Dengan motif semata-mata mencari keuntungan materi, perempuan-perempuan ini mau menjadi istri simpanan warga negeri jiran. Biarpun yang menjadi suaminya itu seusia bapaknya sendiri, tak masalah. Tak ada kata cinta yang tulus, semua yang penting fulus. Uniknya, mereka punya komunitas istri-istri simpanan.
Quote:
Oleh ROZI JUHENDRA
SUDAH tren tersendiri di tiap akhir pekan, jumlah kunjungan Warga Negara Asing (WNA), terutama asal Singapura maupun Malaysia ke Batam lebih banyak dibandingkan hari biasa. Pada hari libur itu, biasanya turis negeri jiran ingin berwisata di Batam maupun Kepulauan Riau umumnya. Tapi, tak semua pelancong benar-benar ingin menjelajah pesona Batam, sebagian pria lanjut usia sengaja datang sendirian untuk ‘memadu kasih’ dengan perempuan penghibur di kota industri ini.
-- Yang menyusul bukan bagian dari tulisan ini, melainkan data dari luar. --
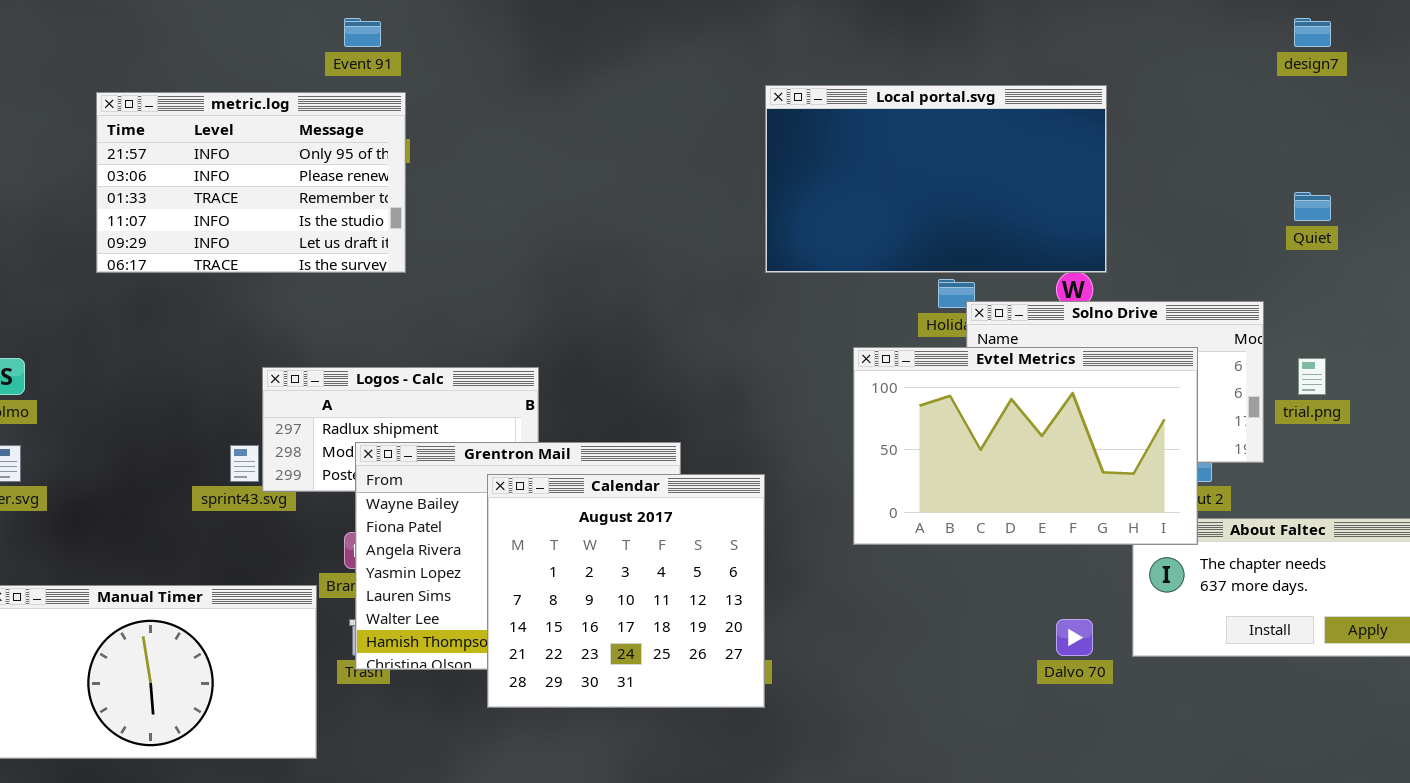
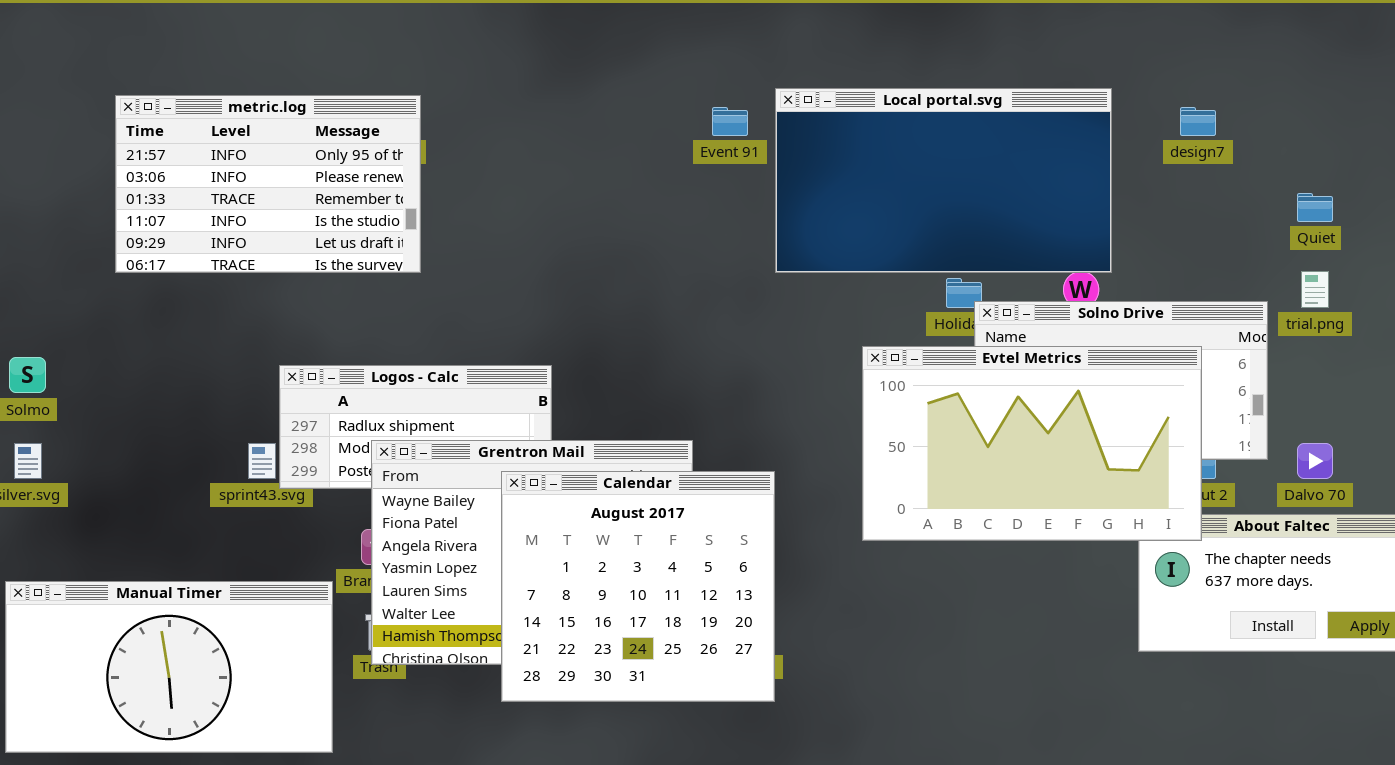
Event 91: [344,18,381,47] -> [712,107,748,136], moved
design7: [1294,18,1331,47] -> [1180,107,1216,136], moved
trial.png: [1298,358,1326,395] -> [1301,271,1329,308], moved
Dalvo 70: [1056,619,1093,656] -> [1297,443,1333,479], moved

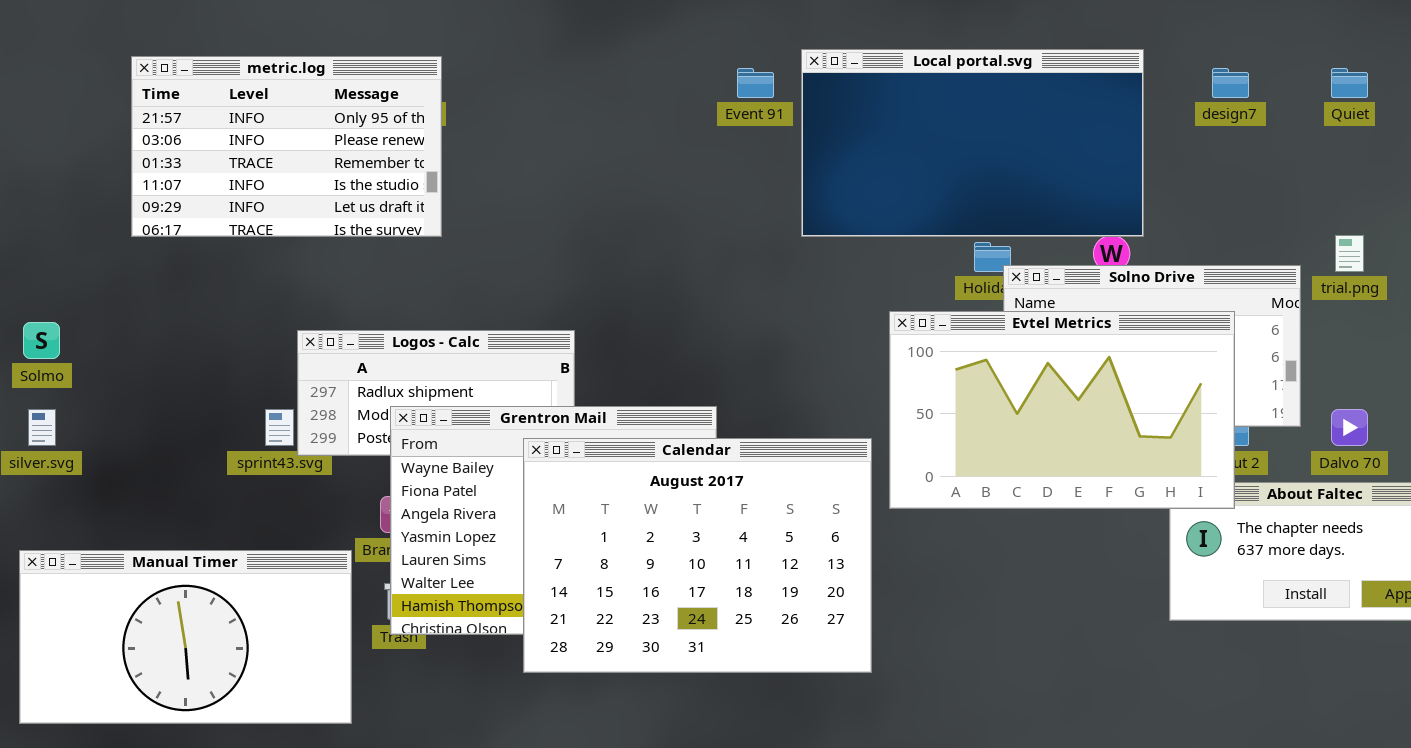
Quiet: [1297,193,1333,222] -> [1331,68,1368,98], moved
Calendar: [501,471,775,702] -> [523,438,872,673], resized

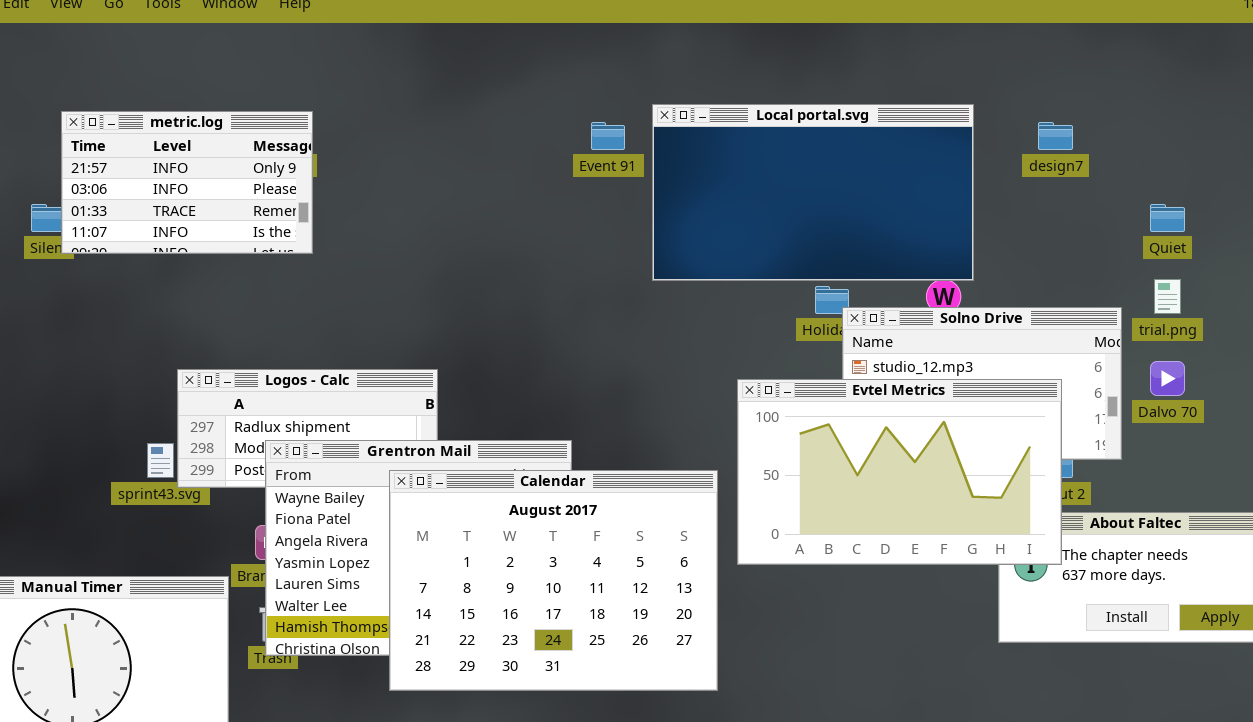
metric.log: [131,56,442,237] -> [61,111,313,254], resized
Quiet: [1331,68,1368,98] -> [1150,204,1185,232], moved
Evtel Metrics: [889,311,1235,509] -> [737,379,1062,565], moved
Dalvo 70: [1331,409,1368,446] -> [1150,361,1185,396], moved

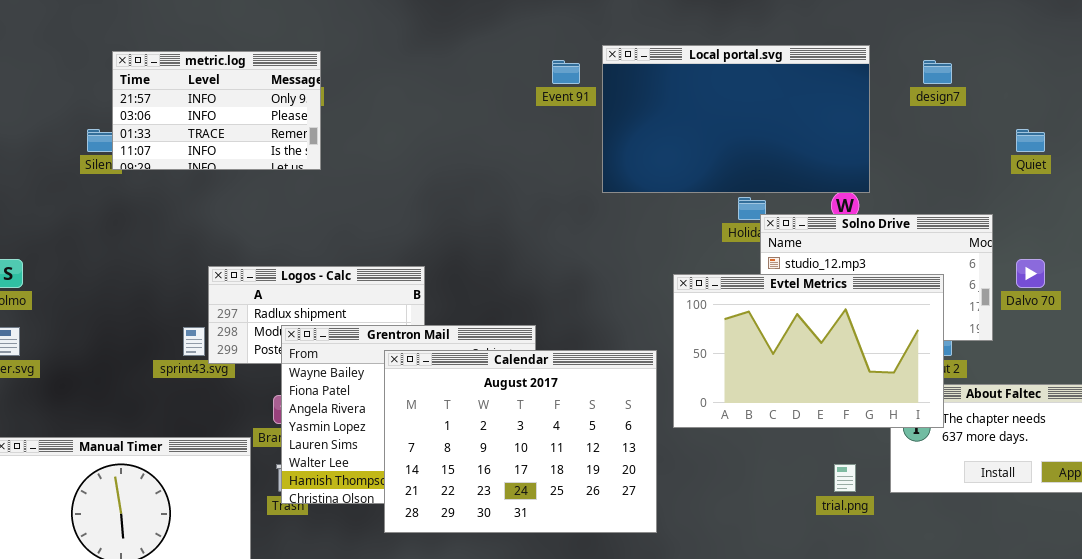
trial.png: [1154,279,1181,314] -> [834,464,856,492], moved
Ujung-ujungnya, mereka ada yang memutuskan hidup seatap. Tapi, ribetnya mengurus administrasi di negeri ini, memaksa mereka memilih menikah “bawah tangan” alias siri, ada yang hidup tanpa ikatan perkimpoian sah, juga jadi istri simpanan. Tak setiap hari bersama membuat sebagian istri simpanan lebih menghabiskan waktu untuk kongkow, bersenang-senang, rutin ke pusat kebugaran, serta menghabiskan malam di dunia gemerlap.
Di sebuah tempat kebugaran di Batam, wanita 30 tahun berinisial J, bercerita tentang perjalanan hidupnya menjadi istri simpanan seorang pria paruh baya dari Singapura. “Tapi aku nikah, loh! Di bawah tangan,” kata ibu satu anak bertinggi badan 165 sentimeter dan berat 55 kilogram itu. “Hidup ini terlalu indah untuk dibawa sedih,” ujarnya.
Setelah menyepakati identitasnya dirahasiakan, J lalu bersedia cerita kehidupan pribadinya. “Kita bicara di bawah aja,” sergahnya mengajak bergeser ke tempat makan dekat lokasi gym. Sambil minum orange jus, J menyebut perkenalan dengan apek Singapur yang “memelihara”nya berkat jasa seorang teman. “Dikenalin teman,” akunya. Soal perasaan, dia bicara datar. “Ya, sama tau lah! Mana ada orang seumuran aku jatuh cinta sama pria yang seangkatan ayahku,” tegasnya.
Seiring berjalannya waktu, dia enjoy menjalaninya. Dalam sebulan, kata J, hanya dua kali si apek datang ke Batam. “Sekali datang, dua atau tiga hari,” imbuhnya seraya mengakui hubungannya berlandaskan materi. “Ya, aku udah punya rumah. Mobil juga sudah ada, masih kredit,” beber perempuan berkulit sawo matang yang sedang merintis usaha itu. “Dimodalin, aku jalanin. Di bidang kecantikan gitu-lah!” ucapnya.
Agar tak kesepian, J punya jurus. “Kan ada teman-teman. Ya, buat-buat arisan lah!” ungkap dia. J mungkin contoh istri simpanan yang beruntung dan jago ngitung, tapi tak sedikit wanita seperti dia hanya jadi gundik tanpa status, diinapkan di rumah kontrakan, “dipakai” dua kali sebulan di akhir pekan, dibekali uang jajan, lalu ditinggal tanpa modal.